(Data shown begins)
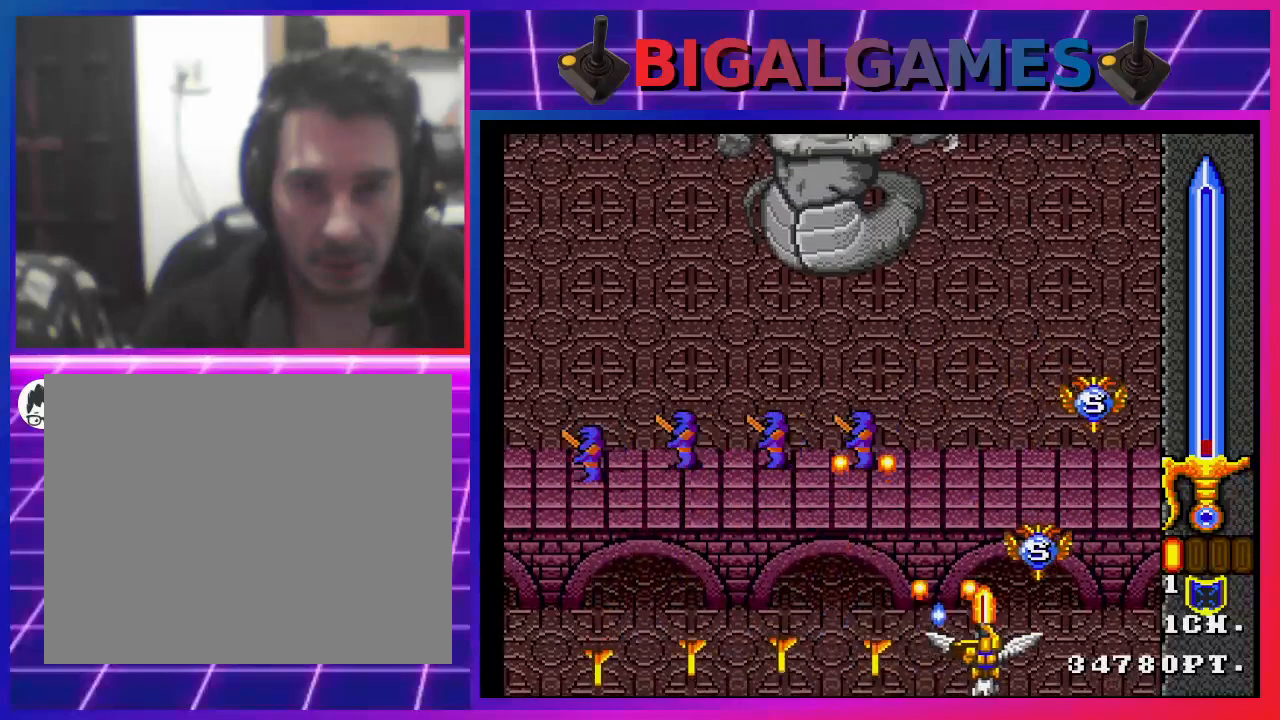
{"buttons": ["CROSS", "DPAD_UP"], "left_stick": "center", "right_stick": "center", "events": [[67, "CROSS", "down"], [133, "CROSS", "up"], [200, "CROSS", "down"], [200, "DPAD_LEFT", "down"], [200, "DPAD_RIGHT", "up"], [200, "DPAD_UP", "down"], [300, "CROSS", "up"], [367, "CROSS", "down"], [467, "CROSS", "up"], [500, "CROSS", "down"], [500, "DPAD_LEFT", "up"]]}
(Data shown ends)
(Data shown begins)
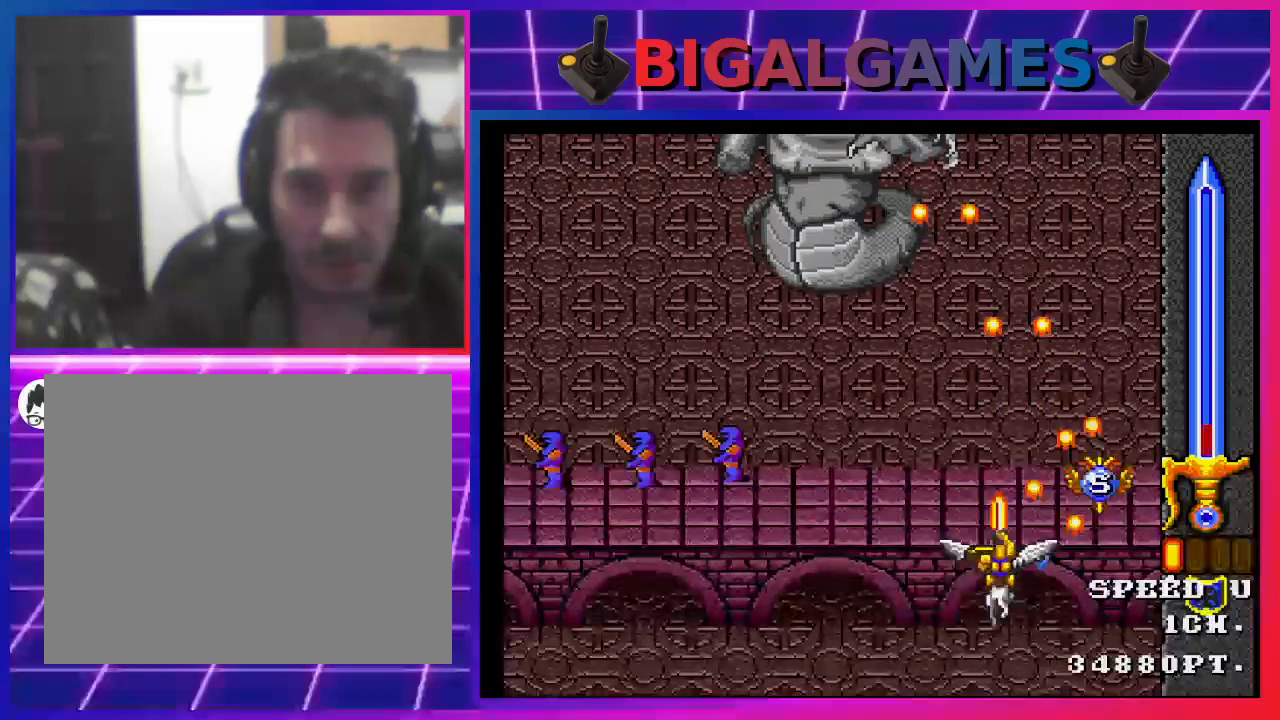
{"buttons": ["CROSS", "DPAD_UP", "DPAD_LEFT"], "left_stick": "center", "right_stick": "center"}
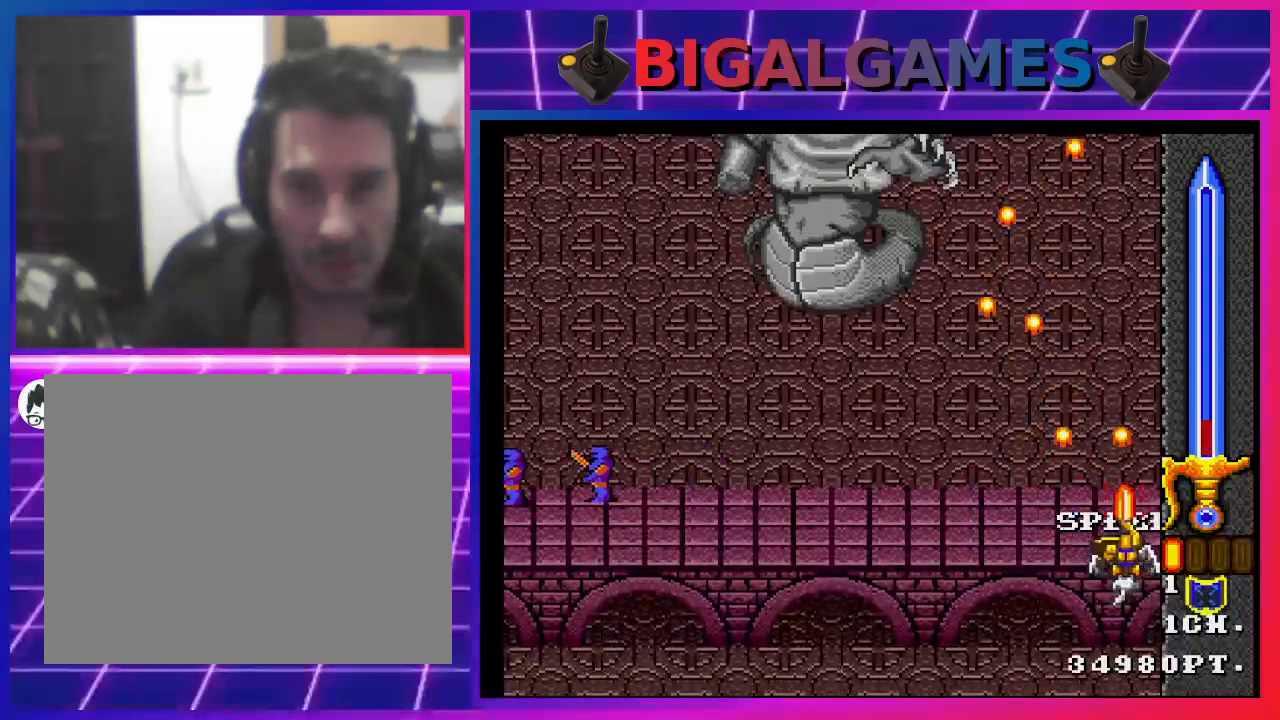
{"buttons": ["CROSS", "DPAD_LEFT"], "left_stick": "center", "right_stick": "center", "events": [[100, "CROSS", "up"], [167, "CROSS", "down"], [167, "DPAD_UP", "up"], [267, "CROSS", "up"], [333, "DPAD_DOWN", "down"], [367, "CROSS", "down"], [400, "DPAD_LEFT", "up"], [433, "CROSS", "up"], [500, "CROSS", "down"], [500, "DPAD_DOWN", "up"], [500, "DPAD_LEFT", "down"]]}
(Data shown ends)
(Data shown begins)
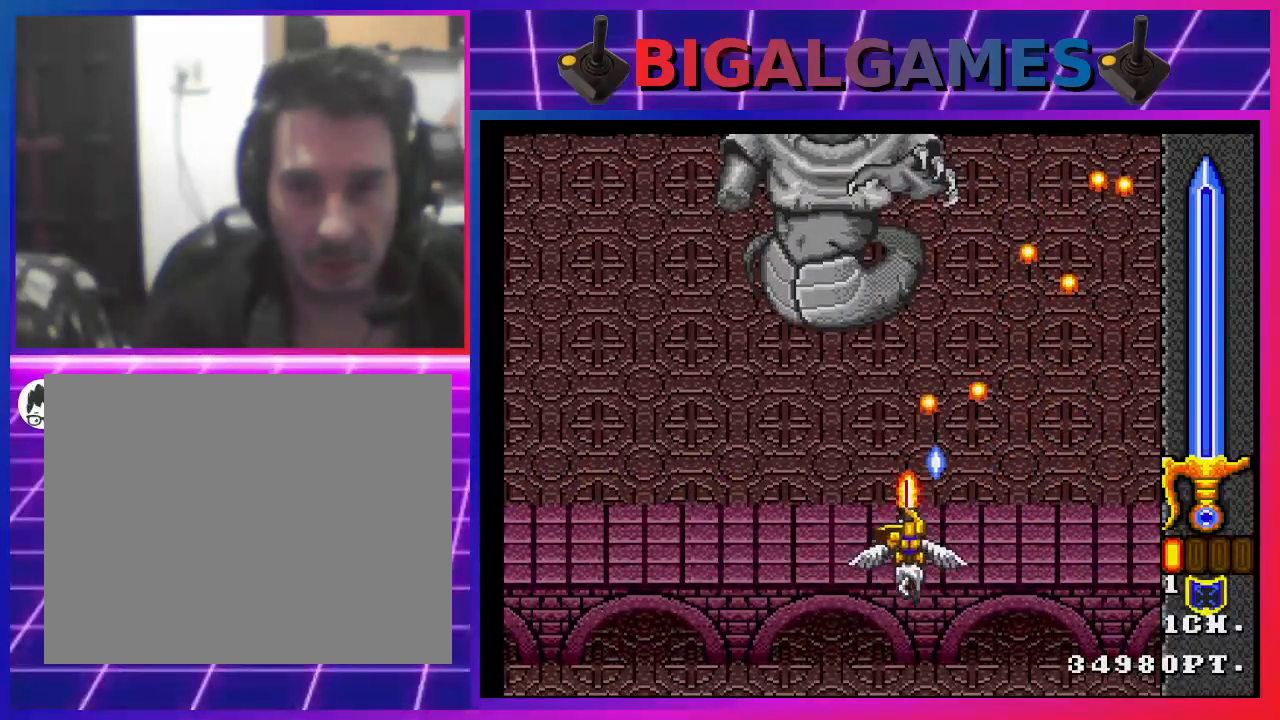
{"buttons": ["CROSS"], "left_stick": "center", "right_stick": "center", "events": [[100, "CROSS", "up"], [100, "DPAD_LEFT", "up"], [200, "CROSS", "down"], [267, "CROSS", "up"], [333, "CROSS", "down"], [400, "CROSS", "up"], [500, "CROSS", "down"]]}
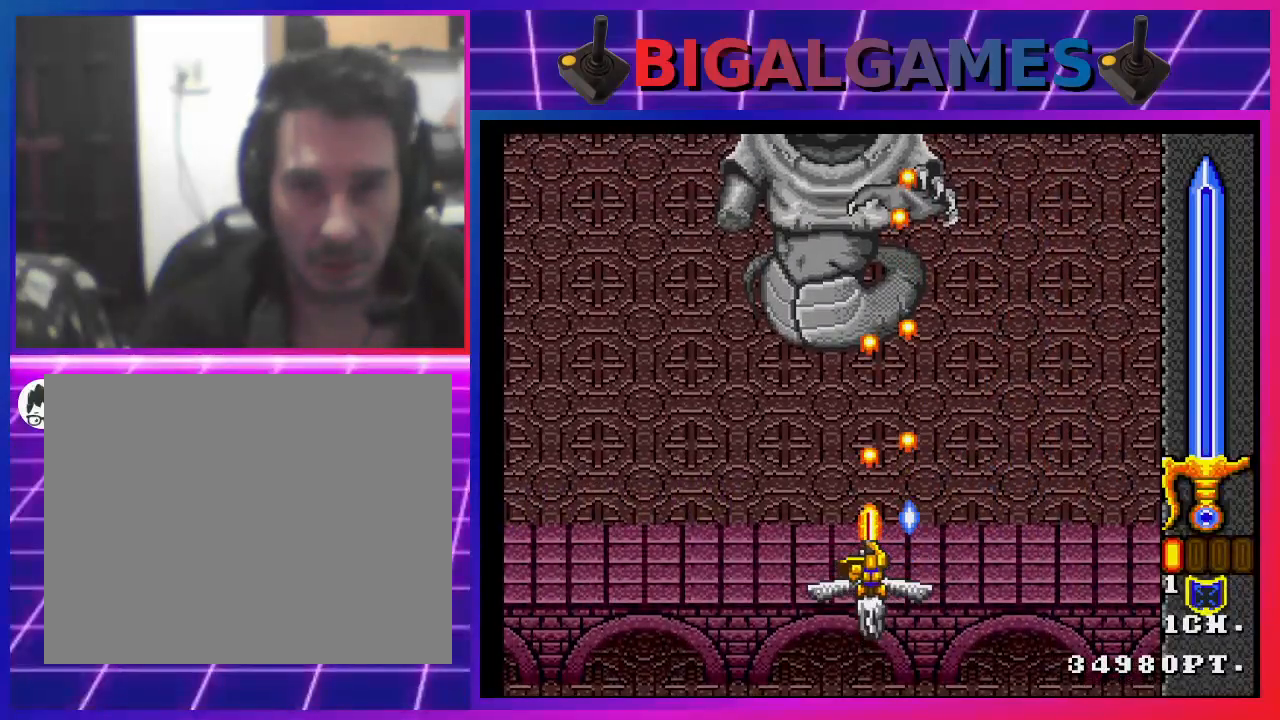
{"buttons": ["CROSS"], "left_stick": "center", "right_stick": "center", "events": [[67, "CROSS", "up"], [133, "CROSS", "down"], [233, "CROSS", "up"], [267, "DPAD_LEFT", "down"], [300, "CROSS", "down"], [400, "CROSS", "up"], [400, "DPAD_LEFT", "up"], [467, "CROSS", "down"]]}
(Data shown ends)
- _Problem requirements_
Look through the entries above and copy each line that has "events" in it.

- _Response for this exercise_
{"buttons": ["CROSS", "DPAD_UP"], "left_stick": "center", "right_stick": "center", "events": [[67, "CROSS", "down"], [133, "CROSS", "up"], [200, "CROSS", "down"], [200, "DPAD_LEFT", "down"], [200, "DPAD_RIGHT", "up"], [200, "DPAD_UP", "down"], [300, "CROSS", "up"], [367, "CROSS", "down"], [467, "CROSS", "up"], [500, "CROSS", "down"], [500, "DPAD_LEFT", "up"]]}
{"buttons": ["CROSS", "DPAD_LEFT"], "left_stick": "center", "right_stick": "center", "events": [[100, "CROSS", "up"], [167, "CROSS", "down"], [167, "DPAD_UP", "up"], [267, "CROSS", "up"], [333, "DPAD_DOWN", "down"], [367, "CROSS", "down"], [400, "DPAD_LEFT", "up"], [433, "CROSS", "up"], [500, "CROSS", "down"], [500, "DPAD_DOWN", "up"], [500, "DPAD_LEFT", "down"]]}
{"buttons": ["CROSS"], "left_stick": "center", "right_stick": "center", "events": [[100, "CROSS", "up"], [100, "DPAD_LEFT", "up"], [200, "CROSS", "down"], [267, "CROSS", "up"], [333, "CROSS", "down"], [400, "CROSS", "up"], [500, "CROSS", "down"]]}
{"buttons": ["CROSS"], "left_stick": "center", "right_stick": "center", "events": [[67, "CROSS", "up"], [133, "CROSS", "down"], [233, "CROSS", "up"], [267, "DPAD_LEFT", "down"], [300, "CROSS", "down"], [400, "CROSS", "up"], [400, "DPAD_LEFT", "up"], [467, "CROSS", "down"]]}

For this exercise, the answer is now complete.